■ **Request**: Locate the line bearing "Ledoit, Oliver, and" in the material below, then reproduce it and each following line up to and including the line bearing "33 (5): 2274–2325.".

■ **Supplied material**:
^^^^

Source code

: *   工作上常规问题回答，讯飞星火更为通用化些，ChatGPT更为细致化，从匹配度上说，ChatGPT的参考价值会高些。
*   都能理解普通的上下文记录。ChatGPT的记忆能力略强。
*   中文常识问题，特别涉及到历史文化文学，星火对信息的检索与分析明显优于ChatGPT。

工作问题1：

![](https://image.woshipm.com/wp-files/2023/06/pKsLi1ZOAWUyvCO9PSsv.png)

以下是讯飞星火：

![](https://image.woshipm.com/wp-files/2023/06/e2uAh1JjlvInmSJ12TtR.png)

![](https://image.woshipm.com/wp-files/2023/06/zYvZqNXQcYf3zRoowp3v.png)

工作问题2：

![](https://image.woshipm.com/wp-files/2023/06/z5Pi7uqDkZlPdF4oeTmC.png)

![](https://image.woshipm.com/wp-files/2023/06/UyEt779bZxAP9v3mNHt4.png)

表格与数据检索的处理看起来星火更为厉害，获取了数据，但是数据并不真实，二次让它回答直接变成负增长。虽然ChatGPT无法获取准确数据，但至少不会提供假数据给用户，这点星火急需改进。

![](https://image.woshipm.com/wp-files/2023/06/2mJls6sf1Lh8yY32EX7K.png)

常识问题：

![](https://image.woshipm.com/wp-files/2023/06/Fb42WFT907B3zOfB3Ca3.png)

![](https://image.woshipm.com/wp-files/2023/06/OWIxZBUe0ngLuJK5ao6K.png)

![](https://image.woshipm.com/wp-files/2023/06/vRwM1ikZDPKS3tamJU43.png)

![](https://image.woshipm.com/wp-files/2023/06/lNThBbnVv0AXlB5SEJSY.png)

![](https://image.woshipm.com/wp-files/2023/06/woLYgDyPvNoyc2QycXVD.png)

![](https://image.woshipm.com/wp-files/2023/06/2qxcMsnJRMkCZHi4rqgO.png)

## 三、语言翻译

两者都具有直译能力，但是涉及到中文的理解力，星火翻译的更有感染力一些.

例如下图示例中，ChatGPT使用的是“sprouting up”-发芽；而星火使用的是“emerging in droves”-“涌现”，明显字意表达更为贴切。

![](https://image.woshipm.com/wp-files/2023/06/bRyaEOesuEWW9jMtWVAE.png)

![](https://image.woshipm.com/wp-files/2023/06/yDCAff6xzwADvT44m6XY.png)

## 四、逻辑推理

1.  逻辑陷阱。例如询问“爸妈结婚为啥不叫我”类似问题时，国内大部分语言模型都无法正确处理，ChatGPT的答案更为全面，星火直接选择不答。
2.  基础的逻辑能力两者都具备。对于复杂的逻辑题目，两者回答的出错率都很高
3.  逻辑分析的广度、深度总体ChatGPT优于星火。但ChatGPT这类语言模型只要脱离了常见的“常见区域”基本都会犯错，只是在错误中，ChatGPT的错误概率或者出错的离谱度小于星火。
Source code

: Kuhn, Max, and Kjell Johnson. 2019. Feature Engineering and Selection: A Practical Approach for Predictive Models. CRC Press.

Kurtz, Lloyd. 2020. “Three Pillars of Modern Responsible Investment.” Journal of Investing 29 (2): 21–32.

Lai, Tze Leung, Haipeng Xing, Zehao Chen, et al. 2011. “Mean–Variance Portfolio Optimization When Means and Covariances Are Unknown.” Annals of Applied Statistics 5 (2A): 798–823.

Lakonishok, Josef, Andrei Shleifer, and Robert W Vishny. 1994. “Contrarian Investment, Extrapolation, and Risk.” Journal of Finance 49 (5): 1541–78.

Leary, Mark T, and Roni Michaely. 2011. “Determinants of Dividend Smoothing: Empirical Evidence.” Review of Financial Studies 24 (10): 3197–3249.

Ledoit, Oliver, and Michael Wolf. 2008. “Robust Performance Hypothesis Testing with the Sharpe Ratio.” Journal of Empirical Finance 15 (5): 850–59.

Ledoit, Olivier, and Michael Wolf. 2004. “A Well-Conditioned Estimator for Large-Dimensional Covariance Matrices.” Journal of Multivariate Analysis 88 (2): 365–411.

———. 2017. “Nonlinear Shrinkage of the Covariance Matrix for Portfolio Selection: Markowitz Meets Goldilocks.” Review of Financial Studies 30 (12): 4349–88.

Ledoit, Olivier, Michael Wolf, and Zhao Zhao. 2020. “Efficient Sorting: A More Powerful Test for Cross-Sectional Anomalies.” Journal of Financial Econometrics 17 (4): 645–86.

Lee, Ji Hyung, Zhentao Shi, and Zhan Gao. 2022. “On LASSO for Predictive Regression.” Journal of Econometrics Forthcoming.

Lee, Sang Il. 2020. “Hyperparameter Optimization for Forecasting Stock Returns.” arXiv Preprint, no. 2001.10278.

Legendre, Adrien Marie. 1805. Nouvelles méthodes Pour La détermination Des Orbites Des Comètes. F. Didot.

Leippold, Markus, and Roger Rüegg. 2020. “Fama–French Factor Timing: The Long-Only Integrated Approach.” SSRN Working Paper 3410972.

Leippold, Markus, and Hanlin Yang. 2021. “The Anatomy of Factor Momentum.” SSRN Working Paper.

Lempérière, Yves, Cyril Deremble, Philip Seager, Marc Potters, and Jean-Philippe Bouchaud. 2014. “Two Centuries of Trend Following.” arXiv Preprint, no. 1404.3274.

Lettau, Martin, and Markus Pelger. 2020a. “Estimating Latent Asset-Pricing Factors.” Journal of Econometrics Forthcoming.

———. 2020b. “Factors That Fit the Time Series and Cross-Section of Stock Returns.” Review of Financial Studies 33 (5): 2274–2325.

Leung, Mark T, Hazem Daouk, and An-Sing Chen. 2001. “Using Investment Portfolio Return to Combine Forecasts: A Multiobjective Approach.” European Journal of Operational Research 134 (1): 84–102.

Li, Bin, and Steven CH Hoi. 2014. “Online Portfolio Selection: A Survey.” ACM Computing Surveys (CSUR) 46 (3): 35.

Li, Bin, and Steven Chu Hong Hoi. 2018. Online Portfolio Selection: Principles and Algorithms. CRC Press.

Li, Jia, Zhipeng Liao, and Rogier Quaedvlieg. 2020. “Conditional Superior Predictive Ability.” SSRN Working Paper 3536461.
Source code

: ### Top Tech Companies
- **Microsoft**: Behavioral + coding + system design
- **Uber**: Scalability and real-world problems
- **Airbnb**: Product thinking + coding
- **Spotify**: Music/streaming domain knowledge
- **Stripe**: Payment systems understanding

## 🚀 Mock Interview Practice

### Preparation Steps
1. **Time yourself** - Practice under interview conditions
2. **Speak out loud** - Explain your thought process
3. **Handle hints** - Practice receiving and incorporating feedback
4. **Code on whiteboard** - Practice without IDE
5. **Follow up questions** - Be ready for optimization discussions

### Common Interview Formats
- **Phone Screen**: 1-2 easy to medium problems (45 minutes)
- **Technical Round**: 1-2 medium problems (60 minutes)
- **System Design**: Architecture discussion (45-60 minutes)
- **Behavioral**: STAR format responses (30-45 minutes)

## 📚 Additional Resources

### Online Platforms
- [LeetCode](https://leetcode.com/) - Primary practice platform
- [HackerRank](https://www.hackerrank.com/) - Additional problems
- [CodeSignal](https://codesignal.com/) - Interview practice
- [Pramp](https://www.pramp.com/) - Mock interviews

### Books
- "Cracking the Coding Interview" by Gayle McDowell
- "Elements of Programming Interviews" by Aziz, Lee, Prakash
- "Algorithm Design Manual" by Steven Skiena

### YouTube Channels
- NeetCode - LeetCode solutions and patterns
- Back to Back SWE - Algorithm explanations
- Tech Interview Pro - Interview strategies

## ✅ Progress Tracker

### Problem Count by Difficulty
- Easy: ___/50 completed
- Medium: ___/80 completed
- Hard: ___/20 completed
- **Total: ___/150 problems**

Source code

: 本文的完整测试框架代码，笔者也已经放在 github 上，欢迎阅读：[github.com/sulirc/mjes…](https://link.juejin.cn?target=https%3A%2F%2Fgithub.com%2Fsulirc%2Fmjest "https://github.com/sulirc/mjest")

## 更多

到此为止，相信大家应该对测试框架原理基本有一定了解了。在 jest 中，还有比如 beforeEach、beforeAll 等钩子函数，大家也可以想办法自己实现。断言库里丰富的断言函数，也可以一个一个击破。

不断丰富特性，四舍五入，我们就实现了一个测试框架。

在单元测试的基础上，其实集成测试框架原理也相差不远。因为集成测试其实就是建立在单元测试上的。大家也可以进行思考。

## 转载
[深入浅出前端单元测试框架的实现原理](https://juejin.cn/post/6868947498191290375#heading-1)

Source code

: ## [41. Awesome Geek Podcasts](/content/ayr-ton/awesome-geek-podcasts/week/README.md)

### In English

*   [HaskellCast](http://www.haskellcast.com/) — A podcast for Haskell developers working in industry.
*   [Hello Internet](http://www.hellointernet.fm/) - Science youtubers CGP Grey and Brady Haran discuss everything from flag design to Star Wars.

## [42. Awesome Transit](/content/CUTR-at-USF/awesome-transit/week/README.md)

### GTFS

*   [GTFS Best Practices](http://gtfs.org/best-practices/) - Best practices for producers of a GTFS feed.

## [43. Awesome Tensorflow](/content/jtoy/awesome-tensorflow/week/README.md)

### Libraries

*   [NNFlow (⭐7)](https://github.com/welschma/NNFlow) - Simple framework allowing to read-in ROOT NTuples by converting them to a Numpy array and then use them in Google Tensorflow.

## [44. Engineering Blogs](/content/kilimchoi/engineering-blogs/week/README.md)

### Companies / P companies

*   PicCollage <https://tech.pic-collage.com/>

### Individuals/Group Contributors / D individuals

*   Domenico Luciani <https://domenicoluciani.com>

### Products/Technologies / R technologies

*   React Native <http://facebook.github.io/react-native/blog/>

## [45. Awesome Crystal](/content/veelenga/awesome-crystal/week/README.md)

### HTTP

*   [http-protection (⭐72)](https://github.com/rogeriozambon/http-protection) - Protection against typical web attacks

^^^^

■ **Task solution**:
Ledoit, Oliver, and Michael Wolf. 2008. “Robust Performance Hypothesis Testing with the Sharpe Ratio.” Journal of Empirical Finance 15 (5): 850–59.

Ledoit, Olivier, and Michael Wolf. 2004. “A Well-Conditioned Estimator for Large-Dimensional Covariance Matrices.” Journal of Multivariate Analysis 88 (2): 365–411.

———. 2017. “Nonlinear Shrinkage of the Covariance Matrix for Portfolio Selection: Markowitz Meets Goldilocks.” Review of Financial Studies 30 (12): 4349–88.

Ledoit, Olivier, Michael Wolf, and Zhao Zhao. 2020. “Efficient Sorting: A More Powerful Test for Cross-Sectional Anomalies.” Journal of Financial Econometrics 17 (4): 645–86.

Lee, Ji Hyung, Zhentao Shi, and Zhan Gao. 2022. “On LASSO for Predictive Regression.” Journal of Econometrics Forthcoming.

Lee, Sang Il. 2020. “Hyperparameter Optimization for Forecasting Stock Returns.” arXiv Preprint, no. 2001.10278.

Legendre, Adrien Marie. 1805. Nouvelles méthodes Pour La détermination Des Orbites Des Comètes. F. Didot.

Leippold, Markus, and Roger Rüegg. 2020. “Fama–French Factor Timing: The Long-Only Integrated Approach.” SSRN Working Paper 3410972.

Leippold, Markus, and Hanlin Yang. 2021. “The Anatomy of Factor Momentum.” SSRN Working Paper.

Lempérière, Yves, Cyril Deremble, Philip Seager, Marc Potters, and Jean-Philippe Bouchaud. 2014. “Two Centuries of Trend Following.” arXiv Preprint, no. 1404.3274.

Lettau, Martin, and Markus Pelger. 2020a. “Estimating Latent Asset-Pricing Factors.” Journal of Econometrics Forthcoming.

———. 2020b. “Factors That Fit the Time Series and Cross-Section of Stock Returns.” Review of Financial Studies 33 (5): 2274–2325.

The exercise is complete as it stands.